_Provided passage_
^^^^

WILSONVILLE, Ore., October 16, 2018 – FLIR Systems, Inc. (NASDAQ: FLIR) announced today that it has been awarded a contract from the United States (U.S.) Department of Homeland Security (DHS) in support of the U.S. Coast Guard’s (USCG) Second Generation Automatic Identification System (AIS-2) program. The indefinite delivery indefinite quantity (IDIQ) contract has a ceiling value of $9.9 million to provide second generation Automatic Identification System (AIS) transponders, associated peripherals, and spare parts for nearly 1,774 boats and 282 cutters in the USCG’s active fleet.

The government anticipates the purchase of vessel class-specific kits and spare parts to equip all USCG vessels with AIS-2 over the next five years.

“We are pleased to provide AIS hardware and software technology to support the US Coast Guard’s mission,” said Jim Cannon, President and CEO at FLIR.  “Our technology will provide enhanced levels of secure communication and coordination between Coast Guard boats, cutters, and shore stations (emphasis applied–Chuck). This award further extends our technology partnership with the Coast Guard, providing next-generation communication capabilities to complement their Raymarine SINS-2 navigation systems.”

I was a little surprised to see reference to secure communications in conjunction with AIS because I don’t associate those two things, but it is apparent we are finding new uses for the system, including as a blue force locator.

It looks like we will be putting these systems on even our smallest boats. Ran across a study that may provide an indication (Note this is apparently a Russian URL) of where we are going with this.

Icebreaker Communications Requirement

A 4ISRnet report confirms that the Coast Guard intends to have a full range of communications equipment on the new Heavy Polar Icebreaker, up to an including military secure satellite communications.

“Communication is severely degraded at higher latitudes, beyond 65 degrees north and south,” said Eric Nagel, a spokesman for the Coast Guard’s acquisition directorate. “Coast Guard polar icebreakers need to be able to communicate in Polar Regions with a wide range of groups from commercial shipping and recreational boaters to scientific researchers. The polar icebreakers also need to maintain network connectivity with the Department of Homeland Security, Department of Defense and other federal and international partners.”

 

 

JPALS landing aid for Coast Guard?

US Navy Photo. JPALS tactical prototype

The Navy has already chose Joint Precision Approach & Landing Systems (JPALS) and BreakingDefense reports Raytheon is offering it to the Air Force and Army. Perhaps the Coast Guard should take a look. Like the Navy, the Coast Guard operates aircraft from moving ships, with perhaps even more  “pitch, roll, surge, sway, heave, yaw, and translation”

^^^^

_Dataset_
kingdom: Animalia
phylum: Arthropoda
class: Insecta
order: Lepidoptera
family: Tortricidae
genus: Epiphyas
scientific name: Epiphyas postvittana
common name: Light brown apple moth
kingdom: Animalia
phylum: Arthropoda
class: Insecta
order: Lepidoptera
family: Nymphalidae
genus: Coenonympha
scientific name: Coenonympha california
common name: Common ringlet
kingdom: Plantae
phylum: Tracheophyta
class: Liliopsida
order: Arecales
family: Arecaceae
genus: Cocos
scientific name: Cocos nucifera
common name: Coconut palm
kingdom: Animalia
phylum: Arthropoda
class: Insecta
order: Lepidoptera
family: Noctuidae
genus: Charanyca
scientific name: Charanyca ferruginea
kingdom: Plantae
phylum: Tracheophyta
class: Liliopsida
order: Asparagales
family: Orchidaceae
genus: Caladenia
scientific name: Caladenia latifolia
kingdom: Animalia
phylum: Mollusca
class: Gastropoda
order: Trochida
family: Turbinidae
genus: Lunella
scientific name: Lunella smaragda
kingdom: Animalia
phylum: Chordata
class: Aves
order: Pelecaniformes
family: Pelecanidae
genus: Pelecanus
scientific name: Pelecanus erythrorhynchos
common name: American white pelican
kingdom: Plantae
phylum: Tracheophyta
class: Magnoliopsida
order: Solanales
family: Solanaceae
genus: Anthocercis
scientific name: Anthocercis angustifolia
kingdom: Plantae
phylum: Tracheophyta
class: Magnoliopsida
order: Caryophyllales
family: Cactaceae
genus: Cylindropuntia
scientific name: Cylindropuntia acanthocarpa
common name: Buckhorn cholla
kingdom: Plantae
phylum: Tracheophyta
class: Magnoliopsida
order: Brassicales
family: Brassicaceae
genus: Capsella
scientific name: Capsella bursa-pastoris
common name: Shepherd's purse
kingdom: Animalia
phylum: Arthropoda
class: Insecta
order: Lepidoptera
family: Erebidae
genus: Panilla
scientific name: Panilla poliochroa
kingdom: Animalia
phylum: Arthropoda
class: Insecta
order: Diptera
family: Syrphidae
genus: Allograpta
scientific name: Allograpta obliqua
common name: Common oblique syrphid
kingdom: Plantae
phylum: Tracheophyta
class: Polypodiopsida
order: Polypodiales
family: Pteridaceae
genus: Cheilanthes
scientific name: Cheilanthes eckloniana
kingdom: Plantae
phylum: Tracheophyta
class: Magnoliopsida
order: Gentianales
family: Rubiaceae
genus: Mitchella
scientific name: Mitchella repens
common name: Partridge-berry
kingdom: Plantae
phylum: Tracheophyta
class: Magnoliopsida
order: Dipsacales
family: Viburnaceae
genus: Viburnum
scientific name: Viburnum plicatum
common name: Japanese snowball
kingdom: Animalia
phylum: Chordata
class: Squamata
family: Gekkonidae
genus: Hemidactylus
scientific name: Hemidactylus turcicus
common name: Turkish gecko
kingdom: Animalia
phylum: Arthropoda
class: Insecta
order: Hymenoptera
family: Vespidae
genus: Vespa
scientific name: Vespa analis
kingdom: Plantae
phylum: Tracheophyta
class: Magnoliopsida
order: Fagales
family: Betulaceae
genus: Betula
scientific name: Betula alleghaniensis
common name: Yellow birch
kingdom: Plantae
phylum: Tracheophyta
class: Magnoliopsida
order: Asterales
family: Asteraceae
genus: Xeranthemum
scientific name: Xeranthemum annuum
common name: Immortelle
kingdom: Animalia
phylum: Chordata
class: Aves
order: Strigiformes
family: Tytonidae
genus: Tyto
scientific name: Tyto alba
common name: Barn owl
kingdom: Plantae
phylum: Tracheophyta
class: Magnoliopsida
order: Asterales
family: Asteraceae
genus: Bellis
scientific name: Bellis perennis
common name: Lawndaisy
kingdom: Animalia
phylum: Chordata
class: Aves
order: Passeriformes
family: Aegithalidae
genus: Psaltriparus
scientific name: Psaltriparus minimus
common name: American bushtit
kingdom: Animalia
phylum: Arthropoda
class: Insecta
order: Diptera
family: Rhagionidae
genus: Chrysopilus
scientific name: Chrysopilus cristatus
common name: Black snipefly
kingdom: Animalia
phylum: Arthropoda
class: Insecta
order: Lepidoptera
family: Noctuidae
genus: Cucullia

^^^^

_Work order 1_
In the Coast Guard equipment post above, retype the part that begins with "The government anticipates" and ends with "blue force locator.".
_Work order 2_
According to the Coast Guard equipment post, what is the ceiling value of the contract awarded to FLIR Systems?

_Written solution 1_
The government anticipates the purchase of vessel class-specific kits and spare parts to equip all USCG vessels with AIS-2 over the next five years.

“We are pleased to provide AIS hardware and software technology to support the US Coast Guard’s mission,” said Jim Cannon, President and CEO at FLIR.  “Our technology will provide enhanced levels of secure communication and coordination between Coast Guard boats, cutters, and shore stations (emphasis applied–Chuck). This award further extends our technology partnership with the Coast Guard, providing next-generation communication capabilities to complement their Raymarine SINS-2 navigation systems.”

I was a little surprised to see reference to secure communications in conjunction with AIS because I don’t associate those two things, but it is apparent we are finding new uses for the system, including as a blue force locator.

_Written solution 2_
$9.9 million